For the first time in eight years, the alleged sole negotiator of the sale of Ghana’s 70 percent stake in Ghana Telecom to Vodafone Holdings BV, former President John Kufuor has confirmed widely held notion that the then state-owned Telecommunication Company was indeed not sold for the $900m the government had claimed.
As if under spell or being haunted by his conscience to reveal what actually went into the sale of GT, former President John Kufuor, who was alleged to have ignored companies offering higher bids for the former state owned company, announced that though GT was sold for the amount mentioned and that $900 million cash was duly paid to Ghana; he nevertheless, admitted even if inadvertently, his government actually earned $500 million from the deal.
Sale of the company in 2006, which is still being challenged in court by three stalwarts of the Convention Peoples Party (CPP), generated huge public uproar with the then biggest opposition party, the National Democratic Congress in alliance with the Committee for Joint Action led by Kwesi Pratt Jr and other well-meaning Ghanaians taking to the street in series of demonstrations to vent their anger.
The anger of the people stem mainly from two reasons, one of which was patriotism; been the only state telecommunication organization and danger to national security if it is sold. They further argued that the sum offered was paltry for such a strategic state asset.
But, speaking to Nana AnsahKwao IV on Personality Profile on PM Express on the Joy News channel on Multi TV last Friday, Ex-president Kufuor maintained “I’ll sell it(GT) a hundred times [and] I will do it again for Ghana if given the opportunity…not for me [Kufuor] but for Ghana”.
Without any sense of remorse for the highly criticized deal, a boastful Kufuor further stated “We got $900 million ‘neat’ dollars [from Vodafone] for 70% shares paid up front”.
In the midst of the huge public resentment which was also informed by the fact that per the agreement with Vodafone, Ghana was to take responsibility for the debts of the struggling state company thought to be around $400 million, Mr Kufuor and his team won’t budge.
The reasons for the protest by Ghanaians was further heightened when the then NPP Member of Parliament for Asikuma-Odoben-Brakwa constituency, Hon. P.C Appiah Ofori alleged that all NPP legislators who voted in favor of the deal were ‘sorted out’ with $5000 each, nonetheless, the government brazenly went ahead with the deal.

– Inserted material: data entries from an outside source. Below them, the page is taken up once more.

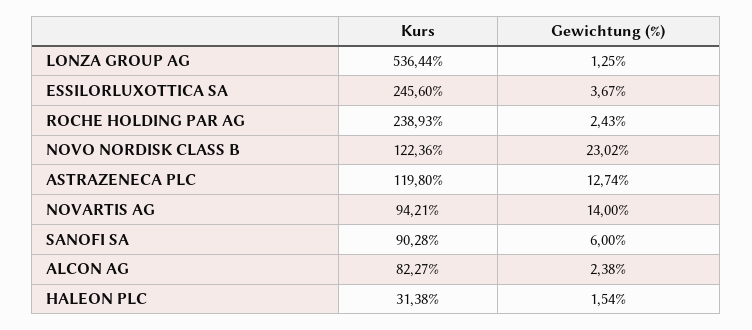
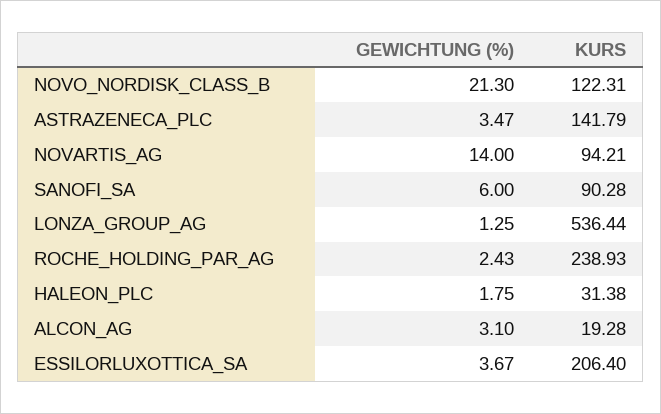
Kurs, ESSILORLUXOTTICA SA: 245.6 -> 206.4
Kurs, NOVO NORDISK CLASS B: 122.36 -> 122.31
Gewichtung (%), NOVO NORDISK CLASS B: 23.02 -> 21.3
Kurs, ASTRAZENECA PLC: 119.8 -> 141.79
Gewichtung (%), ASTRAZENECA PLC: 12.74 -> 3.47
Kurs, ALCON AG: 82.27 -> 19.28
Gewichtung (%), ALCON AG: 2.38 -> 3.1
Gewichtung (%), HALEON PLC: 1.54 -> 1.75

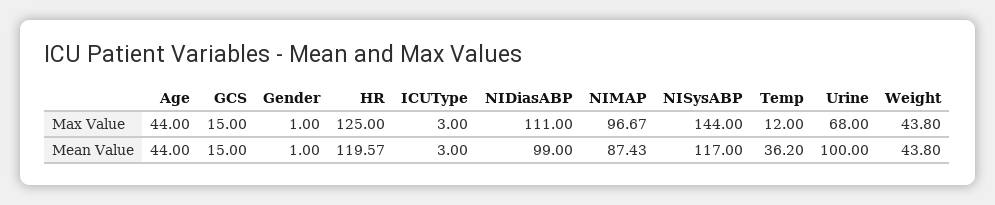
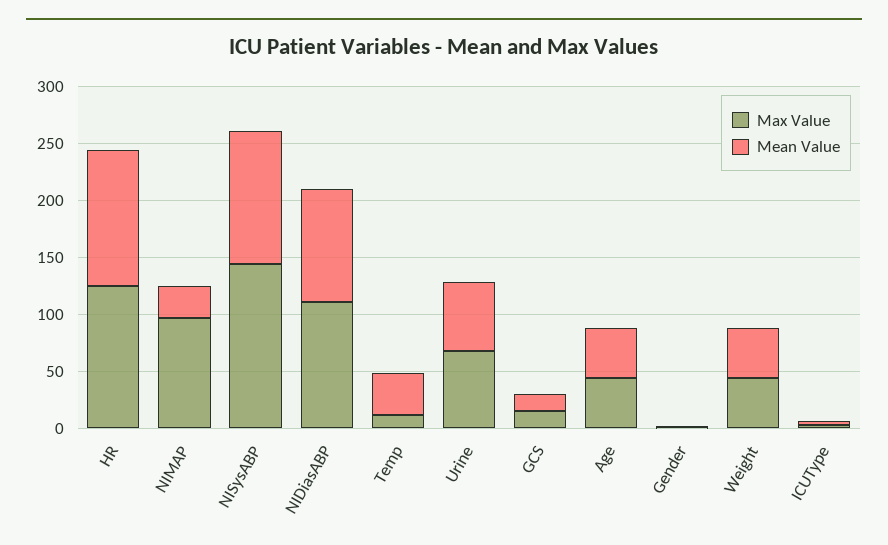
Mean Value, NIMAP: 87.43 -> 30
Mean Value, Urine: 100 -> 60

According to president Kufuor’s government the main reason for sealing the deal was that GT was reeling under a $400m debt; therefore, any further delay in privatizing the then state company could cause a collateral damage to the economy.
In the heat of the debate on the transaction, it emerged that South African Telecom offered to pay $1.5m for the same 70 percent shares that Vodafone paid $900m, but the South African company was ignored on the excused that it showed interest late.
Interestingly, the NPP government’s agreement with Vodafone, which was allegedly single-handedly entered by President Kufuor was that after Vodafone’s $900 million payment for the 70 percent shares in GT, Ghana government will ring-fence (take-over) the company’s $400 million debt.
In actual sense, what this means is that Ghana got only $500 million as value from the sale of 70% of Ghana Telecom to Vodafone as the government per the agreement reached with Vodafone had to pay GT’s $400m debt from the $900 million it received from Vodafone.
But while many considered it as a bad deal, the chief architect in the sale, former president John Kufuor says he has no regret opting for that deal and even vowed that if given another opportunity, he will repeat the exact thing he did in the Vodafone deal.